Deborah Osborne had a chat with Chris Bruce the other day about general crime analysis, and they discussed the regular reading of reports. I did this as well when I worked at Troy New York as the lone analyst. I would come in and skim the ~50 reports for the prior day.
The chief and mayor wanted a breakdown of particular noteworthy events, so I would place my own notes in a spreadsheet and then make a daily report. My set up was not fully automated but close – I had a pretty detailed HTML template, and once my daily data was inputted, I would run a SPSS script to fill in the HTML. I also did a simple pin map in batch geo (one thing that was not automated about it) and inserted into the report.
I had two other quite regular reports I would work on. One was a weekly command staff report about overall trends and recent upticks, the other was a monthly Compstat meeting going over similar stats. (I also had various other products to release – detective assignments/workload, sending aggregate stats to the Albany Crime Analysis Center.)
If I had to do these again knowing what I know now, I would automate nearly 100% of this work in python. For the reports, I would use jupyter notebooks (I actually do not like coding in these very much, I much prefer plain text IDEs, but they are good for generating nice looking reports I will show.)
Making Reports in Jupyter Notebooks
I have provided the notes to fully automate a simple report here on Github. To replicate, first you need to download the Dallas PD open data and create a local sqlite database (can’t upload that large of file to github).
So first before you start, if you download the .py
files, you can run at the command prompt something like:
cd D:\Dropbox\Dropbox\PublicCode_Git\Blog_Code\Python\jupyter_reports
python 00_CreateDB.py
Just replace the cd
path to wherever you saved the files on your local machine (and this assumes you have Anaconda installed). Then once that is done, you can replicate the report locally, but it is really meant as a pedogological tool – you can see how I wrote the jupyter notebook to query the local database. For your own case you would write the SQL code and connection to whereever your local crime data is store.
Here is an example of how you can use string substitution in python to create a query that is date aware for when the code is run:
Part of the hardest part of making standardized reports is you can typically make the data formatted how you want, but to get little pieces looking exactly how you want them is hard. So here is a default pivot table exported in a Jupyter notebook for some year to date statistics (note the limitations of this, why I prefer graphs and do not show a percent change).
And here is code I wrote to change font sizes and insert a title. A bit of work, but once you figure it out once you are golden.
You can go look at the notebook itself, but I also have an example of generating a weekly error bar chart (much preferred over the Compstat YTD tables):
Final note, to compile the notebook without showing any code (the police chief does not want to see your python code!), it looks like this from the command line.
jupyter nbconvert --execute example_report.ipynb --no-input --to html
I have further notes in the github page on automating this fully via bat files for windows, renaming files to make them update to the current date, etc.
Why Automate?
I know some analysts are reading this and thinking to themselves – I can generate these reports in 30 minutes using Excel and Powerpoint – why spend time to learn something new to make it 100% automated? There are a few reasons. One is pure time savings in the end. Say for the weekly report you spend 1 hour, and it takes you three work days (24 hours) to fully automate. You will recover your time in 24 weeks.

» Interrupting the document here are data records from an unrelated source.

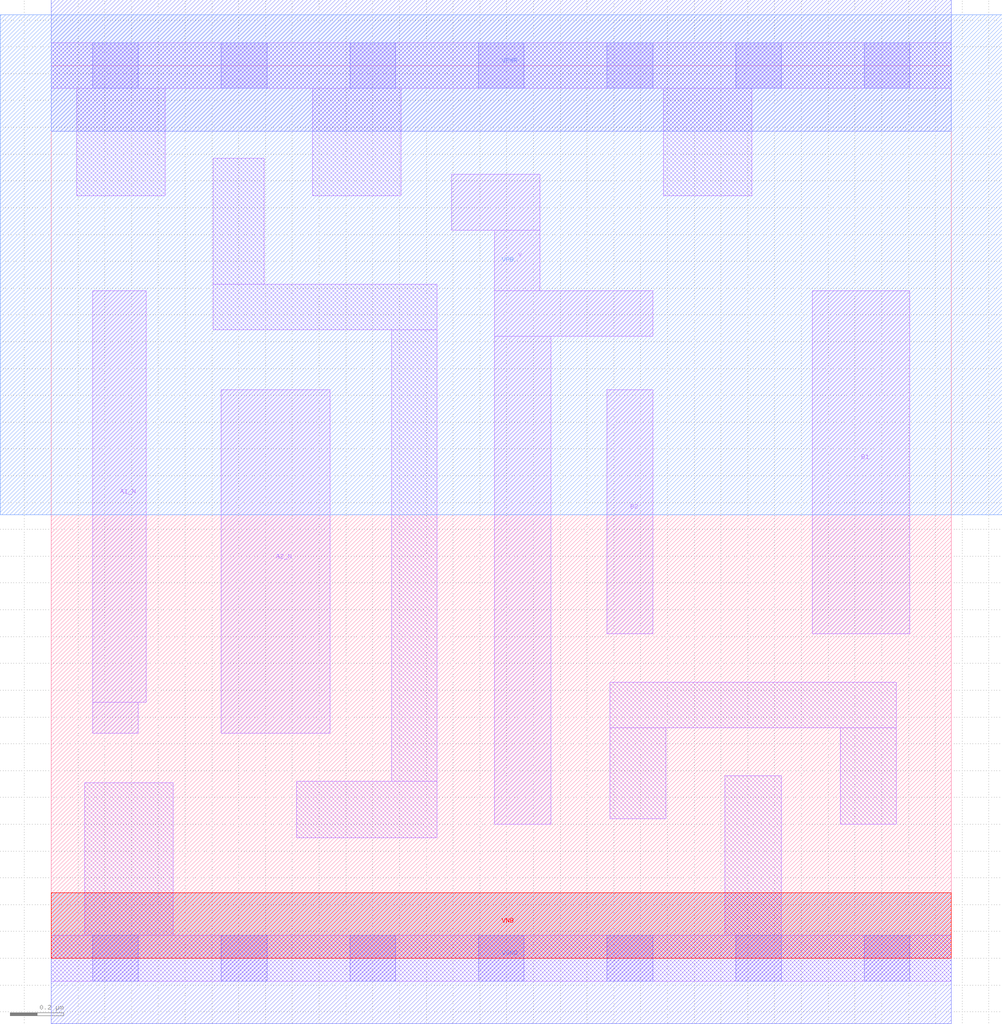
<source format=lef>
# Copyright 2020 The SkyWater PDK Authors
#
# Licensed under the Apache License, Version 2.0 (the "License");
# you may not use this file except in compliance with the License.
# You may obtain a copy of the License at
#
#     https://www.apache.org/licenses/LICENSE-2.0
#
# Unless required by applicable law or agreed to in writing, software
# distributed under the License is distributed on an "AS IS" BASIS,
# WITHOUT WARRANTIES OR CONDITIONS OF ANY KIND, either express or implied.
# See the License for the specific language governing permissions and
# limitations under the License.
#
# SPDX-License-Identifier: Apache-2.0

VERSION 5.7 ;
  NOWIREEXTENSIONATPIN ON ;
  DIVIDERCHAR "/" ;
  BUSBITCHARS "[]" ;
MACRO sky130_fd_sc_lp__o2bb2ai_m
  CLASS CORE ;
  FOREIGN sky130_fd_sc_lp__o2bb2ai_m ;
  ORIGIN  0.000000  0.000000 ;
  SIZE  3.360000 BY  3.330000 ;
  SYMMETRY X Y R90 ;
  SITE unit ;
  PIN A1_N
    ANTENNAGATEAREA  0.126000 ;
    DIRECTION INPUT ;
    USE SIGNAL ;
    PORT
      LAYER li1 ;
        RECT 0.155000 0.840000 0.325000 0.955000 ;
        RECT 0.155000 0.955000 0.355000 2.490000 ;
    END
  END A1_N
  PIN A2_N
    ANTENNAGATEAREA  0.126000 ;
    DIRECTION INPUT ;
    USE SIGNAL ;
    PORT
      LAYER li1 ;
        RECT 0.635000 0.840000 1.040000 2.120000 ;
    END
  END A2_N
  PIN B1
    ANTENNAGATEAREA  0.126000 ;
    DIRECTION INPUT ;
    USE SIGNAL ;
    PORT
      LAYER li1 ;
        RECT 2.840000 1.210000 3.205000 2.490000 ;
    END
  END B1
  PIN B2
    ANTENNAGATEAREA  0.126000 ;
    DIRECTION INPUT ;
    USE SIGNAL ;
    PORT
      LAYER li1 ;
        RECT 2.075000 1.210000 2.245000 2.120000 ;
    END
  END B2
  PIN Y
    ANTENNADIFFAREA  0.228900 ;
    DIRECTION OUTPUT ;
    USE SIGNAL ;
    PORT
      LAYER li1 ;
        RECT 1.495000 2.715000 1.825000 2.925000 ;
        RECT 1.655000 0.500000 1.865000 2.320000 ;
        RECT 1.655000 2.320000 2.245000 2.490000 ;
        RECT 1.655000 2.490000 1.825000 2.715000 ;
    END
  END Y
  PIN VGND
    DIRECTION INOUT ;
    USE GROUND ;
    PORT
      LAYER met1 ;
        RECT 0.000000 -0.245000 3.360000 0.245000 ;
    END
  END VGND
  PIN VNB
    DIRECTION INOUT ;
    USE GROUND ;
    PORT
      LAYER pwell ;
        RECT 0.000000 0.000000 3.360000 0.245000 ;
    END
  END VNB
  PIN VPB
    DIRECTION INOUT ;
    USE POWER ;
    PORT
      LAYER nwell ;
        RECT -0.190000 1.655000 3.550000 3.520000 ;
    END
  END VPB
  PIN VPWR
    DIRECTION INOUT ;
    USE POWER ;
    PORT
      LAYER met1 ;
        RECT 0.000000 3.085000 3.360000 3.575000 ;
    END
  END VPWR
  OBS
    LAYER li1 ;
      RECT 0.000000 -0.085000 3.360000 0.085000 ;
      RECT 0.000000  3.245000 3.360000 3.415000 ;
      RECT 0.095000  2.845000 0.425000 3.245000 ;
      RECT 0.125000  0.085000 0.455000 0.655000 ;
      RECT 0.605000  2.345000 1.440000 2.515000 ;
      RECT 0.605000  2.515000 0.795000 2.985000 ;
      RECT 0.915000  0.450000 1.440000 0.660000 ;
      RECT 0.975000  2.845000 1.305000 3.245000 ;
      RECT 1.270000  0.660000 1.440000 2.345000 ;
      RECT 2.085000  0.520000 2.295000 0.860000 ;
      RECT 2.085000  0.860000 3.155000 1.030000 ;
      RECT 2.285000  2.845000 2.615000 3.245000 ;
      RECT 2.515000  0.085000 2.725000 0.680000 ;
      RECT 2.945000  0.500000 3.155000 0.860000 ;
    LAYER mcon ;
      RECT 0.155000 -0.085000 0.325000 0.085000 ;
      RECT 0.155000  3.245000 0.325000 3.415000 ;
      RECT 0.635000 -0.085000 0.805000 0.085000 ;
      RECT 0.635000  3.245000 0.805000 3.415000 ;
      RECT 1.115000 -0.085000 1.285000 0.085000 ;
      RECT 1.115000  3.245000 1.285000 3.415000 ;
      RECT 1.595000 -0.085000 1.765000 0.085000 ;
      RECT 1.595000  3.245000 1.765000 3.415000 ;
      RECT 2.075000 -0.085000 2.245000 0.085000 ;
      RECT 2.075000  3.245000 2.245000 3.415000 ;
      RECT 2.555000 -0.085000 2.725000 0.085000 ;
      RECT 2.555000  3.245000 2.725000 3.415000 ;
      RECT 3.035000 -0.085000 3.205000 0.085000 ;
      RECT 3.035000  3.245000 3.205000 3.415000 ;
  END
END sky130_fd_sc_lp__o2bb2ai_m
END LIBRARY

</source>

Time savings is not the only component though. Fully automating means the workflow is 100% reproducible, and makes it easier to transfer that workflow to other analysts in the future. This is an important consideration when scaling – if you need to spend a few hours once a week forever, you can only take on generating so many reports. It is better for your time to do a one time large sink into automating something, than to loan out a portion of your time forever.
A final part is the skills you develop when generating automated reports are more similar to data science roles in the private sector – so consider it an investment in your career as well. The types of machine learning pipelines I create at my current role would not be possible if I could not fully automate. I would only be able to do 2 or maybe 3 projects forever and just maintain them. I fully automate my data pipelines though, and then can hand off that job to a DevOps engineer, and only worry about fixing things when they break. (Or a more junior data scientist can take over that project entirely.)